◆ **Excerpted data**:
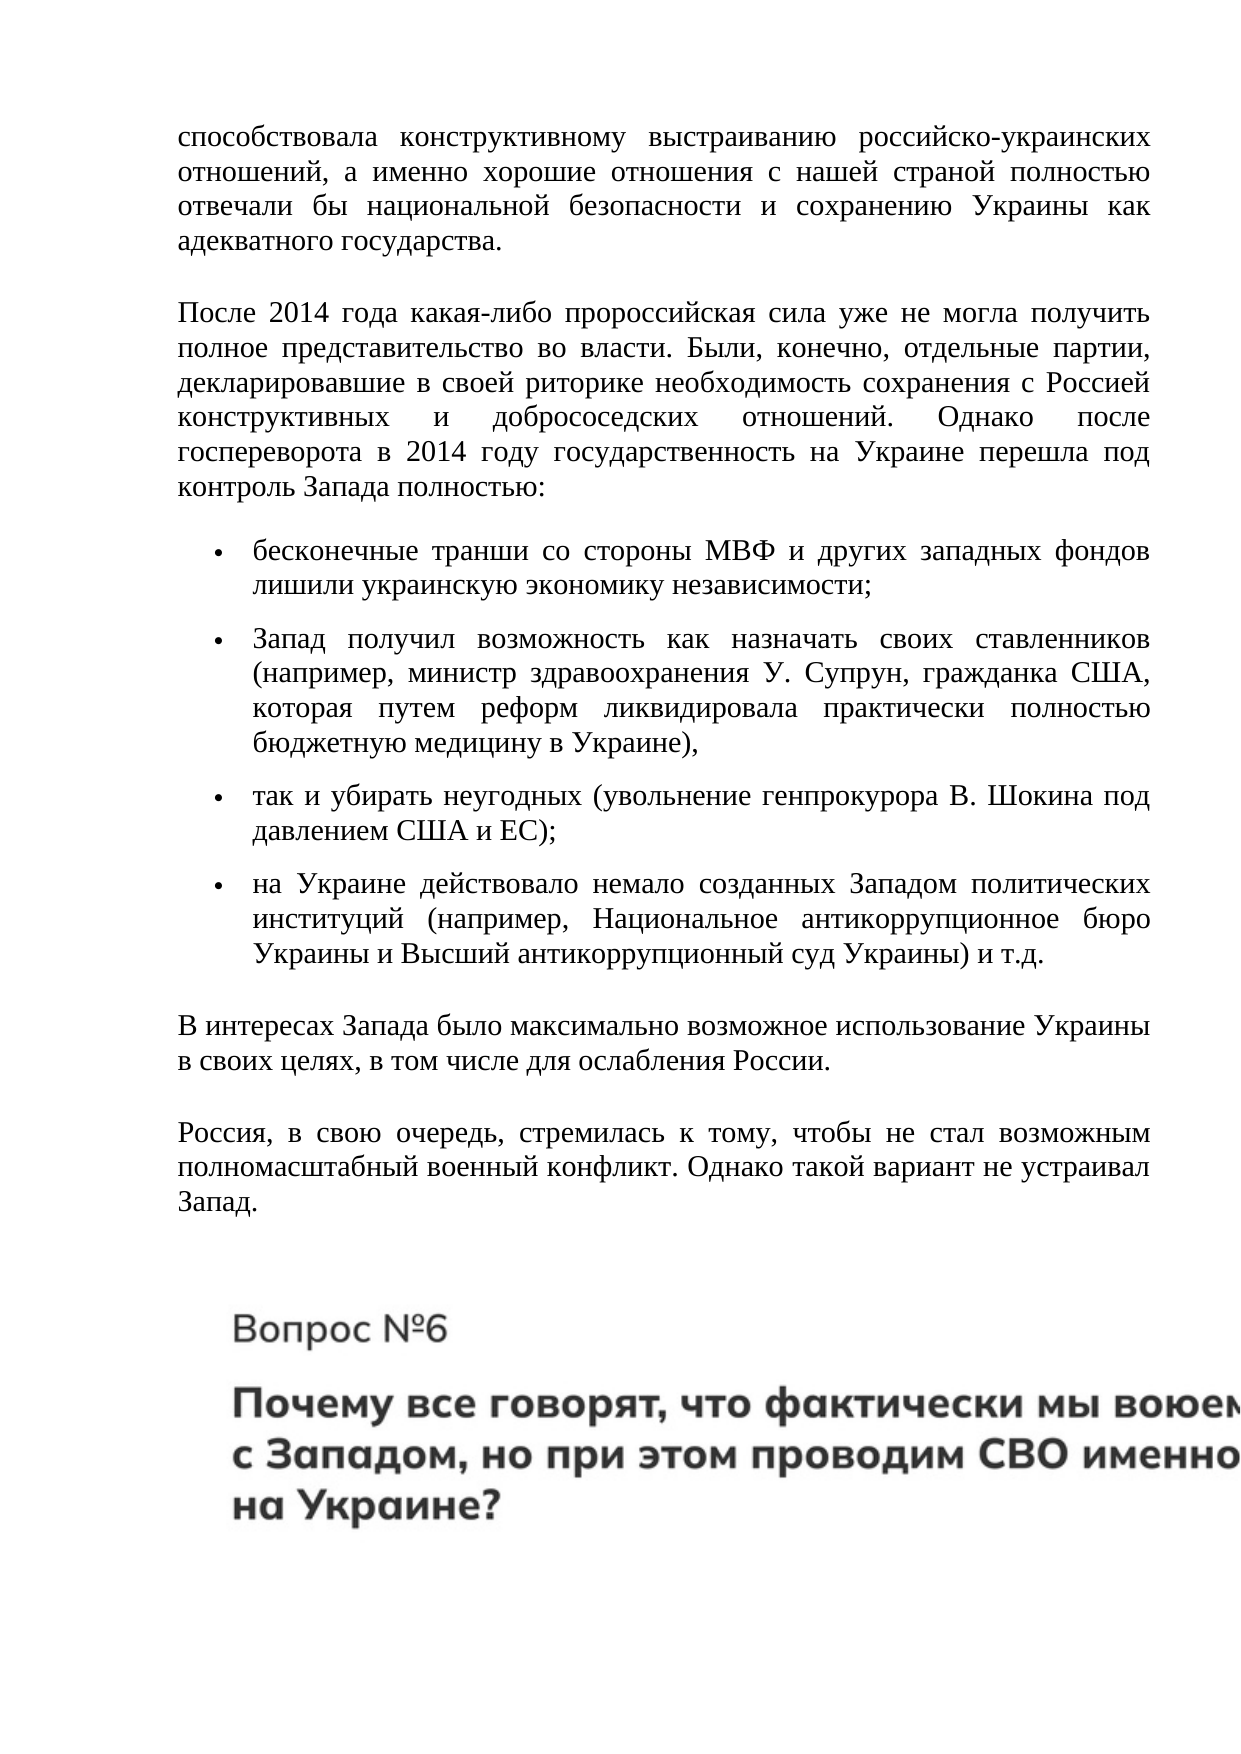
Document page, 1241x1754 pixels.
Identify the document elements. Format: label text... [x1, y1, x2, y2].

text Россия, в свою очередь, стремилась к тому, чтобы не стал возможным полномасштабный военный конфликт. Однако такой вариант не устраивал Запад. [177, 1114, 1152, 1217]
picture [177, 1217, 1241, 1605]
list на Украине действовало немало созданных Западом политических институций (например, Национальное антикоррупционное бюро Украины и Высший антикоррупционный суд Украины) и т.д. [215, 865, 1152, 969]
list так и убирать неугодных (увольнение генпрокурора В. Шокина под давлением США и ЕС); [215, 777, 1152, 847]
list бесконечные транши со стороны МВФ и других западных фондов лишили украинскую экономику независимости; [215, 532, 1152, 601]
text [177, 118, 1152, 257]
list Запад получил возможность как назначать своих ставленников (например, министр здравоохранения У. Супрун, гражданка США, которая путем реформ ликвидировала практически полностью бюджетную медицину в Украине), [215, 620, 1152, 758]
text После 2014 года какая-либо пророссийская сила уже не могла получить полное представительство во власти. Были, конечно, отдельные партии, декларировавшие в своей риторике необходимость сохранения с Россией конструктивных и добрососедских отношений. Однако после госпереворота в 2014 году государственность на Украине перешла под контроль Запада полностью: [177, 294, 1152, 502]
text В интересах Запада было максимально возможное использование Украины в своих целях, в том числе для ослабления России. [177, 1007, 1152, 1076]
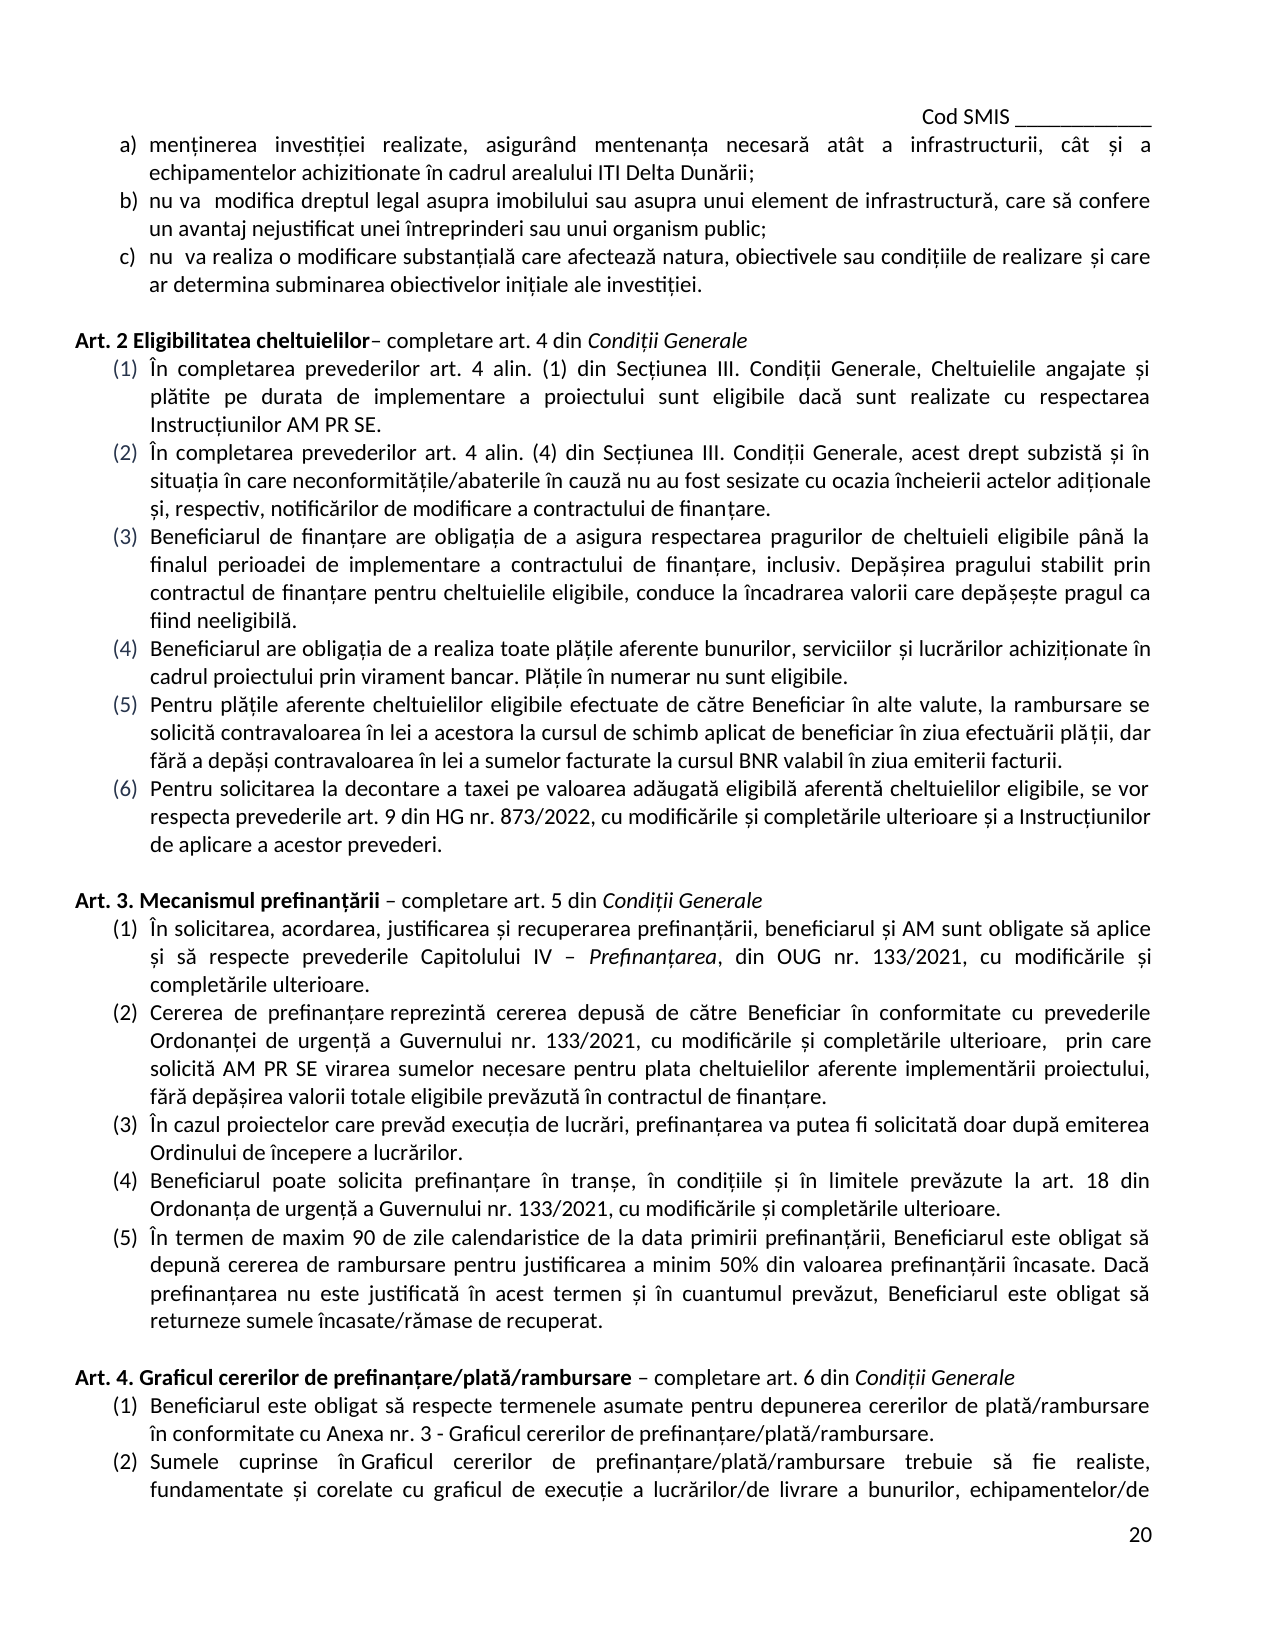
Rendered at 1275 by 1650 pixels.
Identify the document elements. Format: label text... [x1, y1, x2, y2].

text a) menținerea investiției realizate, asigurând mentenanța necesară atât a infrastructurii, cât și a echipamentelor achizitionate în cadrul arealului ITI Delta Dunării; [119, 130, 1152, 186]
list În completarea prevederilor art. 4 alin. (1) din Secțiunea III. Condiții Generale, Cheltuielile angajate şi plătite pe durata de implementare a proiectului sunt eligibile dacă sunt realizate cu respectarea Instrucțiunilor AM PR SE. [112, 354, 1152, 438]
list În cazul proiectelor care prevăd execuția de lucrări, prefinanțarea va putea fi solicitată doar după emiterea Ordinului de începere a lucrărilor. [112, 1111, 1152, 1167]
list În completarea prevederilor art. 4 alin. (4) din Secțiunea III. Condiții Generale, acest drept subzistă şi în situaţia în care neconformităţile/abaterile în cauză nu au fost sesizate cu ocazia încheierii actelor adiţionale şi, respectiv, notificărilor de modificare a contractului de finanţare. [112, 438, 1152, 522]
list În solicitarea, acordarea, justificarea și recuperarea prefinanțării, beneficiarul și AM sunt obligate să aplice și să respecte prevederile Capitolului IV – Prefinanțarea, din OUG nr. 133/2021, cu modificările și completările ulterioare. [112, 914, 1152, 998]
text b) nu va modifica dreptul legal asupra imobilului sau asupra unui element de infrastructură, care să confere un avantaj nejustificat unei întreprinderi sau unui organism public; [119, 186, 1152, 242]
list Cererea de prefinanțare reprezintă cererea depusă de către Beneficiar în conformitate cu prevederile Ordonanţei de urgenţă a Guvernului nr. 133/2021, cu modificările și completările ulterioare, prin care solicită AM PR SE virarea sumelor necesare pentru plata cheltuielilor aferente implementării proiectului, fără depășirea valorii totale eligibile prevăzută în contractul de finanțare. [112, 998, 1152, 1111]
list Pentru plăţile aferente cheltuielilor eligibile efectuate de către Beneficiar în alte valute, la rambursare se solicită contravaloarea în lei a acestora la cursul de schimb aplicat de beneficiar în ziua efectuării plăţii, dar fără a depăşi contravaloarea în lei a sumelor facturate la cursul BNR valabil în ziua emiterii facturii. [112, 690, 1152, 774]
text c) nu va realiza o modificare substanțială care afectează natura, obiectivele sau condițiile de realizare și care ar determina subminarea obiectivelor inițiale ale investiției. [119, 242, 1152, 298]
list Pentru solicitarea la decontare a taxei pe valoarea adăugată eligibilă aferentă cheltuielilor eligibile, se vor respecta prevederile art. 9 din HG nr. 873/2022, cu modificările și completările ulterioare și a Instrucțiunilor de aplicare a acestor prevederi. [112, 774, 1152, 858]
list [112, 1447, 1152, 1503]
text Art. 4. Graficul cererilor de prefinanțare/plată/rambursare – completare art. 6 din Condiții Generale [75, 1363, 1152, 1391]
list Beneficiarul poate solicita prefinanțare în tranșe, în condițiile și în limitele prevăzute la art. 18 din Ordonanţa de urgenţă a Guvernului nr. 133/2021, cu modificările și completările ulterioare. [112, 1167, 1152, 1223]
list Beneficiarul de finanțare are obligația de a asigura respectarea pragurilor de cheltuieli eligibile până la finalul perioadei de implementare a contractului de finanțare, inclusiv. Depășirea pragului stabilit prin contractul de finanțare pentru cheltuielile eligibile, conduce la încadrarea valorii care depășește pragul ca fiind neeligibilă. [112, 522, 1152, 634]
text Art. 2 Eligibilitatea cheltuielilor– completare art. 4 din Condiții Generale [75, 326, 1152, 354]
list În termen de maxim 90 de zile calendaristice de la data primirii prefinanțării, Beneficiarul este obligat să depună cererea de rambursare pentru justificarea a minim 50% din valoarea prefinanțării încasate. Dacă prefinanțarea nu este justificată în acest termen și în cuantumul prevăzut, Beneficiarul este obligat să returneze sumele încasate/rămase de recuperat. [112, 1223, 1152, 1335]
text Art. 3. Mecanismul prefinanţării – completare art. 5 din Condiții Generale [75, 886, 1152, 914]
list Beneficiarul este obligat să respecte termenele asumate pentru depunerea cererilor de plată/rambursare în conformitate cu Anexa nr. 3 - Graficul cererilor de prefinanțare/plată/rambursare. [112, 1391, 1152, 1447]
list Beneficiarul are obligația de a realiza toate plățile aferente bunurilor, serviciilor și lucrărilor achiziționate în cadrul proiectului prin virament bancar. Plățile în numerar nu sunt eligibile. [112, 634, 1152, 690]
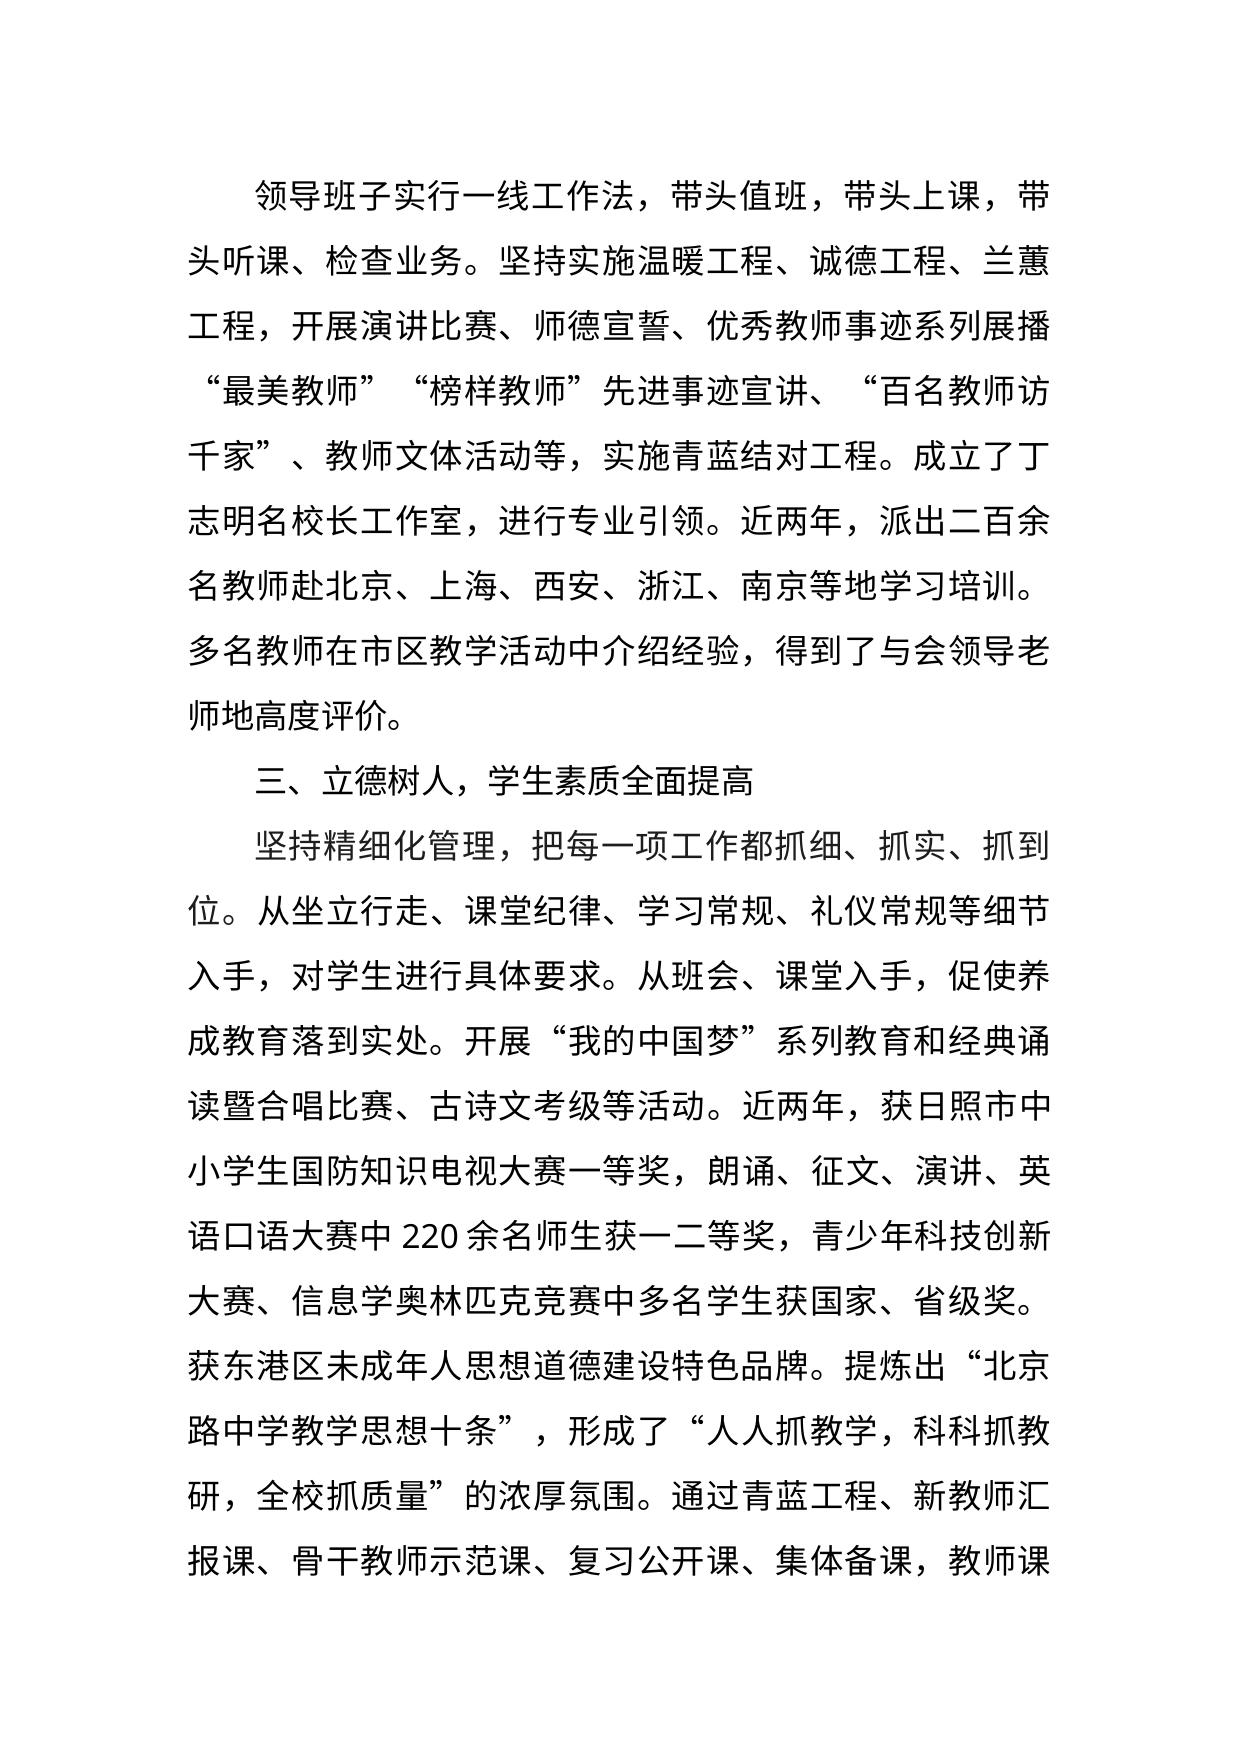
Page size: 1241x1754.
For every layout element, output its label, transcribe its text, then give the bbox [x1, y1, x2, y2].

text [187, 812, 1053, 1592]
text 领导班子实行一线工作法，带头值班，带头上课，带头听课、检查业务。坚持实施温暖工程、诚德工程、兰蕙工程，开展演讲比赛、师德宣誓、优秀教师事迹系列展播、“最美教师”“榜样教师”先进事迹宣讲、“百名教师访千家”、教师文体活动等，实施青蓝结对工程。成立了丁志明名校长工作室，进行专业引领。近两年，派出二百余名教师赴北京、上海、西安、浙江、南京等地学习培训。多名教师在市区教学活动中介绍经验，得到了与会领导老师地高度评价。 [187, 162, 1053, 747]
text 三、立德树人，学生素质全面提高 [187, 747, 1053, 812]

◆ **Problem details**: The reply should hold only the lines running from the top of the records to the line containing "Rendered at 1275 by 1650 pixels.", both included, copied exactly with no pictures.

◆ **Solved problem**:
Document page, 1241x1754 pixels.
Identify the document elements. Format: label text... [x1, y1, x2, y2].

text Россия, в свою очередь, стремилась к тому, чтобы не стал возможным полномасштабный военный конфликт. Однако такой вариант не устраивал Запад. [177, 1114, 1152, 1217]
picture [177, 1217, 1241, 1605]
list на Украине действовало немало созданных Западом политических институций (например, Национальное антикоррупционное бюро Украины и Высший антикоррупционный суд Украины) и т.д. [215, 865, 1152, 969]
list так и убирать неугодных (увольнение генпрокурора В. Шокина под давлением США и ЕС); [215, 777, 1152, 847]
list бесконечные транши со стороны МВФ и других западных фондов лишили украинскую экономику независимости; [215, 532, 1152, 601]
text [177, 118, 1152, 257]
list Запад получил возможность как назначать своих ставленников (например, министр здравоохранения У. Супрун, гражданка США, которая путем реформ ликвидировала практически полностью бюджетную медицину в Украине), [215, 620, 1152, 758]
text После 2014 года какая-либо пророссийская сила уже не могла получить полное представительство во власти. Были, конечно, отдельные партии, декларировавшие в своей риторике необходимость сохранения с Россией конструктивных и добрососедских отношений. Однако после госпереворота в 2014 году государственность на Украине перешла под контроль Запада полностью: [177, 294, 1152, 502]
text В интересах Запада было максимально возможное использование Украины в своих целях, в том числе для ослабления России. [177, 1007, 1152, 1076]
Rendered at 1275 by 1650 pixels.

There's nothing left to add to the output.